Découverte de Venus La Universal avec René Barbier
Barbier est un nom chargé d'histoire, de poids, de legs. René est le fils de René Barbier, figure clé de la révolution vitivinicole du Priorat, et il porte ce nom avec naturel. Il ne le traîne pas, il le propulse. «J'avance pas à pas», dit-il avec la sérénité de celui qui sait que le bon vin —comme les bons chemins— se fait sans hâte.
Irreverent, captivant, sincère… Si quelque chose définit René Barbier, c'est qu'il n'a pas sa langue dans sa poche. Il dit ce qu'il pense, et ce qu'il pense est sans filtre mais bien fondé. Sa curiosité inépuisable fait de lui un éternel apprenant, un esprit agité qui se déplace sans relâche entre idées, vignes et fermentations. Cette énergie se perçoit clairement dans chacun de ses projets : il y a toujours quelque chose qu'il remet en question, quelque chose qu'il cherche, quelque chose qu'il transforme.
Il a grandi entre les pentes de licorella, entouré de conversations sur les cycles, les récoltes et l'intention. À Clos Mogador, la cave familiale, il y a une certaine pression pour maintenir l'excellence. Mais à Venus La Universal, son projet le plus personnel avec sa partenaire et compagne de voyage, Sara Pérez, René respire la liberté. Là, il n'est pas en compétition, il explore. «Il ne s'agit pas de faire le meilleur vin», affirme-t-il, «mais de faire des choses différentes». Son pari est clair : des vins honnêtes, avec une âme et sans artifices. Peu de vin, certes, mais bien réfléchi.
100% viticulture créative
René ne pratique pas une viticulture conventionnelle. La sienne est une viticulture créative : une manière de comprendre le champ à travers l'adaptation, la diversité et la durabilité. Face à un climat de plus en plus exigeant, sa réponse est d'agir. Il plante plus au nord, mise sur des variétés autochtones à cycle long et à faible degré alcoolique —comme le Trepat ou le Picapoll Tinto— et se consacre à la récupération de vieux vignobles, non seulement pour leur fruit, mais pour la valeur patrimoniale qu'ils représentent.

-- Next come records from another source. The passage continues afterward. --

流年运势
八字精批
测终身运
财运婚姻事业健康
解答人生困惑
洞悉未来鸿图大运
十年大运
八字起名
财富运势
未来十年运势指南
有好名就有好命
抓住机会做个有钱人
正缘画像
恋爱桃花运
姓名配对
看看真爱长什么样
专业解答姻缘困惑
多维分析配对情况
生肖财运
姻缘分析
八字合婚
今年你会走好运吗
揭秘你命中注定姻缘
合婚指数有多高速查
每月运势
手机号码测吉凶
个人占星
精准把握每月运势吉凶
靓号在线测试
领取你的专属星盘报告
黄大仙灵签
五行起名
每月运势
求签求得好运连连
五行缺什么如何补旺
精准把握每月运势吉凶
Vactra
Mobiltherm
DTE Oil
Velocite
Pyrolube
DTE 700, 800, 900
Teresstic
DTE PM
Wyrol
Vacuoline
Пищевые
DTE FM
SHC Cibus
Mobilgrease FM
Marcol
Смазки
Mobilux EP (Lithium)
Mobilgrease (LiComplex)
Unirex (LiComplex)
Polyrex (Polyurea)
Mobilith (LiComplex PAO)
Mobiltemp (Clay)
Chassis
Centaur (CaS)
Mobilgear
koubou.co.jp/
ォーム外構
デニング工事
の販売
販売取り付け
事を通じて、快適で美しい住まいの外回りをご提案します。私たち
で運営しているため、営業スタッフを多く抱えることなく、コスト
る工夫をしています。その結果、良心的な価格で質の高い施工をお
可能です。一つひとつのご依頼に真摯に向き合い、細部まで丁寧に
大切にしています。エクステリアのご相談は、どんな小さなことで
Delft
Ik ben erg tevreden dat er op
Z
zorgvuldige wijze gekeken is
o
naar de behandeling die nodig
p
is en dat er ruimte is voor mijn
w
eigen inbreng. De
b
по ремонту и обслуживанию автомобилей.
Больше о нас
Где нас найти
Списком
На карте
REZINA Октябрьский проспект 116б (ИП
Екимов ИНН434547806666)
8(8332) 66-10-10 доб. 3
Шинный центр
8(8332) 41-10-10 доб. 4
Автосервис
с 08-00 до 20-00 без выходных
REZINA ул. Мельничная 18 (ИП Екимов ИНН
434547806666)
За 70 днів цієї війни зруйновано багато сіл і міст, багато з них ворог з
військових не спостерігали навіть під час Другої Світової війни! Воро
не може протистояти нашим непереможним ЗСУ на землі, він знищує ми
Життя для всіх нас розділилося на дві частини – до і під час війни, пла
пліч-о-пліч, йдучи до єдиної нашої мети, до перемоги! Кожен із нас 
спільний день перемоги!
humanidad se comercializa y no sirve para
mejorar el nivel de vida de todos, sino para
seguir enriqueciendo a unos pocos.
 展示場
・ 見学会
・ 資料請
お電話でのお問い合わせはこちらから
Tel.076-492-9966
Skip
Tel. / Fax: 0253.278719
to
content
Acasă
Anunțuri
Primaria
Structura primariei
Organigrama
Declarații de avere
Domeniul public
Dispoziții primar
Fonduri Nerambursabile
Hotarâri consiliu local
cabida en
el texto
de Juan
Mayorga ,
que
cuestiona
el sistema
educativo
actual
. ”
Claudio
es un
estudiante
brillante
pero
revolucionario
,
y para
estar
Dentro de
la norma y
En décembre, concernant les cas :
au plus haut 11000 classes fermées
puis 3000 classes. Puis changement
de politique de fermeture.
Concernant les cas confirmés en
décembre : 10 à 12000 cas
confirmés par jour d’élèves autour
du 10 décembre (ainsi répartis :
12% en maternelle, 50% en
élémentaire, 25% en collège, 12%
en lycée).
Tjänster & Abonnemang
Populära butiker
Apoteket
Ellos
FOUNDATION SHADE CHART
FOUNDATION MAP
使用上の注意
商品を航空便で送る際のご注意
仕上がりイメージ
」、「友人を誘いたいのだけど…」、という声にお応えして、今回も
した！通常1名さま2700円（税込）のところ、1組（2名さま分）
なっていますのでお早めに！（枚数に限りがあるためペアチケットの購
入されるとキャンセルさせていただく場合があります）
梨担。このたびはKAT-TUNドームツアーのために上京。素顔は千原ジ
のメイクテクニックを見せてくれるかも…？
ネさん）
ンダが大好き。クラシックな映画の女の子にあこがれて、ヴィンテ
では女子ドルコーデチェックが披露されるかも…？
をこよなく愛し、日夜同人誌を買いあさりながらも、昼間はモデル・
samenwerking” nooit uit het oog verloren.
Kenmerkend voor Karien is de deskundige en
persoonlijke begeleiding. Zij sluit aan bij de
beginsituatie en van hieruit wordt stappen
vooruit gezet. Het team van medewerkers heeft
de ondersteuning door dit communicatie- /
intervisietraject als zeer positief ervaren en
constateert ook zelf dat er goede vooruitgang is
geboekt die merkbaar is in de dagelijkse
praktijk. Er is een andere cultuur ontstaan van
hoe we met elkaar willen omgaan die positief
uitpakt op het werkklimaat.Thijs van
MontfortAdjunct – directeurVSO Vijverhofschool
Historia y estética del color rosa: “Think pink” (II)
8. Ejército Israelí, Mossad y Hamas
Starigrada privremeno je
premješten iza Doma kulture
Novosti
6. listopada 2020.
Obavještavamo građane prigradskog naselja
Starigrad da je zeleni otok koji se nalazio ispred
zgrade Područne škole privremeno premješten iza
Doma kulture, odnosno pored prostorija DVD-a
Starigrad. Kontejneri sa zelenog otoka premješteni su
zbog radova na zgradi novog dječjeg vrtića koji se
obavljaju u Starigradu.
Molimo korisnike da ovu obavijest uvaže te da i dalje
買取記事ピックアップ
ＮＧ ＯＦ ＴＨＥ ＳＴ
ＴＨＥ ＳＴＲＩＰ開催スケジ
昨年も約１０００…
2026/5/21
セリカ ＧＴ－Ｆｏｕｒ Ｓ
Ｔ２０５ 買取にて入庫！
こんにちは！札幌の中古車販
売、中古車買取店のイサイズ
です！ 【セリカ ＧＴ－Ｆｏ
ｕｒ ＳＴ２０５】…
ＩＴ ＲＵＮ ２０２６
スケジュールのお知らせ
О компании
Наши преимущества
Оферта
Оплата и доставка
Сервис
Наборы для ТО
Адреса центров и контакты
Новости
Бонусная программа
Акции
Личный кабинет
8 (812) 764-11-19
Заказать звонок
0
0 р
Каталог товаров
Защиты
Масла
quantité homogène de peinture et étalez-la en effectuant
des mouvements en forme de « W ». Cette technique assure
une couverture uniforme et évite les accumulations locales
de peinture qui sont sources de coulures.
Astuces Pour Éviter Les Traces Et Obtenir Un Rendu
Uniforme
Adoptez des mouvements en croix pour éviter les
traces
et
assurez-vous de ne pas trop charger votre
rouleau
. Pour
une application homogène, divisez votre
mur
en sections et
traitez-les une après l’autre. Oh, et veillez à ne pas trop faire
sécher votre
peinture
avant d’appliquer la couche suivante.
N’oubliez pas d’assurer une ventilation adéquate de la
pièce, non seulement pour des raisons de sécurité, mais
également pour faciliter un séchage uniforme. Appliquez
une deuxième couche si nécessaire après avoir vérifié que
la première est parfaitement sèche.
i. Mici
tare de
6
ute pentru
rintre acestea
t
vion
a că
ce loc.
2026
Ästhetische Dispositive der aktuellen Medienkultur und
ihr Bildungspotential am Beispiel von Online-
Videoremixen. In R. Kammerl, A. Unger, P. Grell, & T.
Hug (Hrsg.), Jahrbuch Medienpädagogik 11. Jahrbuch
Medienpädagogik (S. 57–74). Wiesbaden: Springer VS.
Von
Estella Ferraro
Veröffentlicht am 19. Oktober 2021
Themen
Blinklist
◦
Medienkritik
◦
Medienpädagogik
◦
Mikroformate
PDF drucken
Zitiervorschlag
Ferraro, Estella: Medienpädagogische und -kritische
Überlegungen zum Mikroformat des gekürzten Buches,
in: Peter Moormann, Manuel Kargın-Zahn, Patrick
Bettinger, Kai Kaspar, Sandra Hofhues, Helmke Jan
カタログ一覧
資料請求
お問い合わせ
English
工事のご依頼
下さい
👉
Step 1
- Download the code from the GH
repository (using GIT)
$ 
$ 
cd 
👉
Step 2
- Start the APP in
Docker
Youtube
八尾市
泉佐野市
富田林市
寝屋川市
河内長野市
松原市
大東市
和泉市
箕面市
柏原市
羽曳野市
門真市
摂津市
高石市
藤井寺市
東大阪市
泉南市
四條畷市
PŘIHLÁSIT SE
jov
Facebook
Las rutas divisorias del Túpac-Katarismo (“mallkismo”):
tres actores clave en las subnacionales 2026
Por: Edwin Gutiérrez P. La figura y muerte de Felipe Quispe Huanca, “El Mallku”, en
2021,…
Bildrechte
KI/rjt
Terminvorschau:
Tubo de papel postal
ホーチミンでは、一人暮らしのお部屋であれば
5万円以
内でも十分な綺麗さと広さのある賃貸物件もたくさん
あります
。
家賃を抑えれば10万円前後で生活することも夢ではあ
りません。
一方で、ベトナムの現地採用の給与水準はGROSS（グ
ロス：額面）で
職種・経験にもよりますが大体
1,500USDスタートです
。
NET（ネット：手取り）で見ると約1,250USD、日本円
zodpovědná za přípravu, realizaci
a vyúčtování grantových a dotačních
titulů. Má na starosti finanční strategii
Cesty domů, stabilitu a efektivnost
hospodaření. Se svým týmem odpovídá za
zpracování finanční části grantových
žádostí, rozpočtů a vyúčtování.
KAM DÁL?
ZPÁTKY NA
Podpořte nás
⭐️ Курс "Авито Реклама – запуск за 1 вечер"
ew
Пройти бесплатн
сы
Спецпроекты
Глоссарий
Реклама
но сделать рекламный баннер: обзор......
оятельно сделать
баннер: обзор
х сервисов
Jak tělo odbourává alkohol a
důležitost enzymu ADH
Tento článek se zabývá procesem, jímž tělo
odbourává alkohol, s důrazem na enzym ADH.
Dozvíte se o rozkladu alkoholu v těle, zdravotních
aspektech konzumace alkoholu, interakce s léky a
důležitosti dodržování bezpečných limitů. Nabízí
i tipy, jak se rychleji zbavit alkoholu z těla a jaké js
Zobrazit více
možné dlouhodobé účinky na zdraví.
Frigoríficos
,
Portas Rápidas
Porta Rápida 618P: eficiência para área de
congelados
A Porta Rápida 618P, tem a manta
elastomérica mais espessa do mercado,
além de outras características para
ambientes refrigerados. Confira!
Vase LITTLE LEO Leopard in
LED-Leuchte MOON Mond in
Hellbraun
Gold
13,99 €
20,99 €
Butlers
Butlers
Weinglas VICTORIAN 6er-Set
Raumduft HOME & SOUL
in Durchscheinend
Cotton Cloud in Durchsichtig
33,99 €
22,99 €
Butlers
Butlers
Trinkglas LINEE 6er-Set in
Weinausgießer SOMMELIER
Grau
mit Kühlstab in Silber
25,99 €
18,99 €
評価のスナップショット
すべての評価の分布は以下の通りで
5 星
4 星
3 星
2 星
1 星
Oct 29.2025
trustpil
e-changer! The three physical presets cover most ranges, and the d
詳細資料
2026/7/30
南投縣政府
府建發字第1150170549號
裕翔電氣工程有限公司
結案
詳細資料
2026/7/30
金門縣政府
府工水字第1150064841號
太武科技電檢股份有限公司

«Plus que le résultat, ce qui importe, c'est le chemin», répète-t-il comme un mantra. Et ce chemin passe par prendre soin du Priorat comme ce qu'il est : un patrimoine universel. «Pendant 20 ans, c'était la seule DO catalane à atteindre les 100 points Parker», se souvient-il, non par vanité, mais pour souligner ce qu'il faut protéger. René insiste sur la nécessité de plus d'aides, plus de culture du vin, plus d'éducation.
C'est pourquoi il ne voit pas d'un mauvais œil la nouvelle réglementation qui exige d'inclure un QR sur chaque bouteille, avec des informations claires sur l'élaboration et la santé alimentaire. «Plus il y a de transparence, mieux c'est», assure-t-il. Une mesure qui, selon lui, poussera également de nombreux producteurs à élever la qualité de la matière première.
Dans la variété réside le plaisir
René fuit la routine comme un mauvais vin. Pour lui, faire du vin, c'est expérimenter, s'inspirer, se connecter. Il ne s'enferme pas dans son monde, il se nourrit de celui des autres. Il admire la fraîcheur sans artifice de Cati Ribot et compagnie à Majorque ; l'étude minutieuse du sol de Dani et Fernando de Comando G à Gredos ; ou l'utilisation du voile flor par Willy Pérez et Ramiro Ibáñez de De La Riba à Jerez. «Je m'inspire toujours des autres», dit-il avec humilité. Et cela enrichit toujours.
De ce mélange d'influences est également née La Solución Rosa, un rosé des plus originaux, traité avec le même soin et sérieux que n'importe quel grand vin. «Le rosé a toujours été le petit frère, mais nous avons misé sur un vin de premier ordre», raconte-t-il. Le résultat est un vin gastronomique, complexe, éloigné du fruit facile. Il a de l'élevage, de la profondeur et du caractère.
Ainsi est sa philosophie : faire peu, le faire bien, et le faire avec émotion. «Nous ne sommes pas des artistes», conclut-il, «mais nous éveillons l'émotion». Que demander de plus?